Problem statement:
Arrange every line of text in the records below into a Markdown table with the columns Row and Line. Number the rows in order, skip blank lines, and leave the pictures out.

Saved data entries:

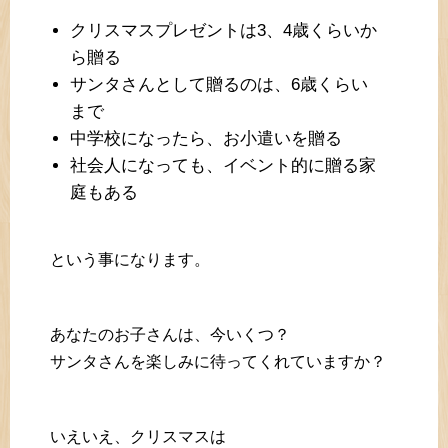
クリスマスプレゼントは3、4歳くらいか
ら贈る
サンタさんとして贈るのは、6歳くらい
まで
中学校になったら、お小遣いを贈る
社会人になっても、イベント的に贈る家
庭もある
という事になります。
あなたのお子さんは、今いくつ？
サンタさんを楽しみに待ってくれていますか？
いえいえ、クリスマスは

Finished task:
| Row | Line |
|---|---|
| 1 | クリスマスプレゼントは3、4歳くらいか |
| 2 | ら贈る |
| 3 | サンタさんとして贈るのは、6歳くらい |
| 4 | まで |
| 5 | 中学校になったら、お小遣いを贈る |
| 6 | 社会人になっても、イベント的に贈る家 |
| 7 | 庭もある |
| 8 | という事になります。 |
| 9 | あなたのお子さんは、今いくつ？ |
| 10 | サンタさんを楽しみに待ってくれていますか？ |
| 11 | いえいえ、クリスマスは |